The hour is upon us. Life everlasting for they that believe.
I slipped out of bed, pulled on a sweatshirt and a pair of running pants, and stepped onto the deck.
The neighborhood was dead quiet. An owl hooted, a mournful call from another hillside. Through scattered shreds of cloud, the waning moon cast a faint, oily sheen on the ocean. I pressed three fingers to my neck. The skin was sore to the touch. Liam’s flushed face swam before me, eyes flat with hate.
There’s a lot of money at stake here, boyo.
My landline rang inside the house. The hour is upon us. I hurried inside to answer.
“Ten? It’s John D.”
Of course it was.
“John D,” I said. “So you know.”
“I hate to trouble you this time of night,” John D said, as if he didn’t hear me. “But there’s something doing next door.”
An icy finger wormed up my back. “Go on.”
“I woke up a few hours ago, felt like I’d been punched in the gut or something, and I couldn’t fall back asleep. I was just laying in bed, worrying about nothing, and that’s when I heard it. A chopper, Ten, seemed like right on top of me. ’Course I went outside for a look-see. Turns out it was landing in them hippies’ field.”
“Police raid?”
“That’s what I was thinking, but fifteen minutes later it took off again, and I got a good look at it. It was an old Huey, a big one. And then, ’bout thirty-five minutes later, it came back.”
A muffled pounding, like a massive drumbeat, swelled in volume through the phone line.
“There she goes,” John D yelled. “I’m going over to take a look.” And he hung up.
I ran to unlock the safe. And stared at the empty canvas Wilson kit. My prized gun was in the glove box of my prized Shelby, and my prized Shelby was gone. There was no time to even process my feelings, attached or otherwise.
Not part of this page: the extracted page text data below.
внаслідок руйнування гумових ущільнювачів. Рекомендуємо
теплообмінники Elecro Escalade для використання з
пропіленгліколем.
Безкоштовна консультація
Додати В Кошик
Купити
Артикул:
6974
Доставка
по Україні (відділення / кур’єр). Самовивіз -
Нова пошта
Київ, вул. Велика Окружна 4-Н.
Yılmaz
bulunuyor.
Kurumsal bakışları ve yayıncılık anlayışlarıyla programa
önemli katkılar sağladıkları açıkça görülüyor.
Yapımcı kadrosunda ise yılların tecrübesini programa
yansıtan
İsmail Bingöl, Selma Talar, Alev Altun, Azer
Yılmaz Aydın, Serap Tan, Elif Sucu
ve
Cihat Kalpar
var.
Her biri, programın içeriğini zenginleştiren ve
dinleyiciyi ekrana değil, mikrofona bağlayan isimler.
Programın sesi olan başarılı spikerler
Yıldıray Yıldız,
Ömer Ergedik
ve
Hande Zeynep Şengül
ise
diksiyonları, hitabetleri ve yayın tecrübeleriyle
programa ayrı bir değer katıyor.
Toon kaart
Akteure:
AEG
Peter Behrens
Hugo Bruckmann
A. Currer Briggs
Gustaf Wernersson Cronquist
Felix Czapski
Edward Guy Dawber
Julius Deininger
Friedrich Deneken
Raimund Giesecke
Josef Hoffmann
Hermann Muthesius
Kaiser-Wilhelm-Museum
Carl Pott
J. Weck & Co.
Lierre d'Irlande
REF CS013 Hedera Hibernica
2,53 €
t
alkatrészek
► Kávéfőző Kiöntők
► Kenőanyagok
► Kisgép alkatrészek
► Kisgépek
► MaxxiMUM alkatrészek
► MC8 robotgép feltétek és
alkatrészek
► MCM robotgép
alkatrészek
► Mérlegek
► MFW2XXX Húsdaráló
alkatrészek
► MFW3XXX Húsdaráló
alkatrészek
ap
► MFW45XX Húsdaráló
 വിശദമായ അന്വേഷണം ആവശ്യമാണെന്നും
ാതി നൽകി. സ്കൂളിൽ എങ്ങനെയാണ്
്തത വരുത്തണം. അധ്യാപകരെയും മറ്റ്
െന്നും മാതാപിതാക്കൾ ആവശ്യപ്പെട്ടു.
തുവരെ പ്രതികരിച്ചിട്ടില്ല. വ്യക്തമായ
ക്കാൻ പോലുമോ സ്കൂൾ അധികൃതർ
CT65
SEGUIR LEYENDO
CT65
I grabbed the Glock and an extra clip. Then I called Mike.
“Yo,” Mike said.
“I hope you’re good at geometry,” I said. “Point A is the Children of Paradise. Point B is however far a transport helicopter can fly in fifteen minutes, twenty max. It’s a Huey, and probably loaded down, so take that into consideration when you calculate radius and circumference. Oh, yeah, and it has to be somewhere remote. Mike, I need to know where that chopper is landing.”
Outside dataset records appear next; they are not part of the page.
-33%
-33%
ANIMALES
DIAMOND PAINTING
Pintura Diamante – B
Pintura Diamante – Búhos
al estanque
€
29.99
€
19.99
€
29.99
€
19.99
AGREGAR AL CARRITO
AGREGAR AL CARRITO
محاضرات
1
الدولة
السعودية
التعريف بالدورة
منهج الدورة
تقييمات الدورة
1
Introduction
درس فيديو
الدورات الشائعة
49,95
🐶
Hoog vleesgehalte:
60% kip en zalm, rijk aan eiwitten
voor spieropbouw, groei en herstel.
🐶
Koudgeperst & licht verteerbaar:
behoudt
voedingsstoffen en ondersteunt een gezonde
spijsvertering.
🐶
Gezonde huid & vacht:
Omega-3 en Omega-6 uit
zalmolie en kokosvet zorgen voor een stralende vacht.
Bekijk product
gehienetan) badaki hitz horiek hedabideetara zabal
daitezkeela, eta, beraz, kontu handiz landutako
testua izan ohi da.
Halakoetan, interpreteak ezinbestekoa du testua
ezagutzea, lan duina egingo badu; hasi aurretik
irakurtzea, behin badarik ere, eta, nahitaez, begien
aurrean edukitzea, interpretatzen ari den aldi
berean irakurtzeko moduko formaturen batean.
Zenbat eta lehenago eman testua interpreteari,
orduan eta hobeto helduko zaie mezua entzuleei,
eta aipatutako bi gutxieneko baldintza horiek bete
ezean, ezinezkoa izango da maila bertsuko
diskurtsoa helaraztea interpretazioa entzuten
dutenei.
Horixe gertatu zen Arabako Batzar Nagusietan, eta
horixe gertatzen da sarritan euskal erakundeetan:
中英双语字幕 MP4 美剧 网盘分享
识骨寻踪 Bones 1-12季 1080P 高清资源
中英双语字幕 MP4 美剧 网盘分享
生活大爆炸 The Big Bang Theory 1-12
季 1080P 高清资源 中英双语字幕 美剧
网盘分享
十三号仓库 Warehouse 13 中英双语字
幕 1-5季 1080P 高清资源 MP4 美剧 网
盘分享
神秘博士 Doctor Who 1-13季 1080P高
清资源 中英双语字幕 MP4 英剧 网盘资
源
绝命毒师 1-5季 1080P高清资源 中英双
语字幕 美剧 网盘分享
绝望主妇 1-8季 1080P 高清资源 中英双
“Is this going to be on the final?”
“Do it now, Mike!” I said. “People are going to die.”
I ran to the Toyota and prayed it would hold together one more time. As I careened down Topanga, I pushed away the image of my Mustang, smashed at the bottom of some cliff, my beautiful custom Wilson locked inside. At least I still had …
And realized I couldn’t remember the last time I saw Tank. I had no idea where he was. I was three for three.
This was turning into a bad, bad night.
I left a message on Julie’s machine. I had to.
“Julie, I can’t talk now, but will you please go back to the house and look for Tank? If he’s gone underground, he won’t come out for just anybody. Use tuna water.”
I covered the 70 miles in just over an hour. Don’t ask me how. As I smoked past Paradise, sure enough, a big transport helicopter lifted off the field and banked south. I floored it to John D’s farmhouse and jumped out just as he limped his way across the field to me.
“I think that was the last load,” he panted. “The place is quiet as a tomb. What the hell happened to your face?”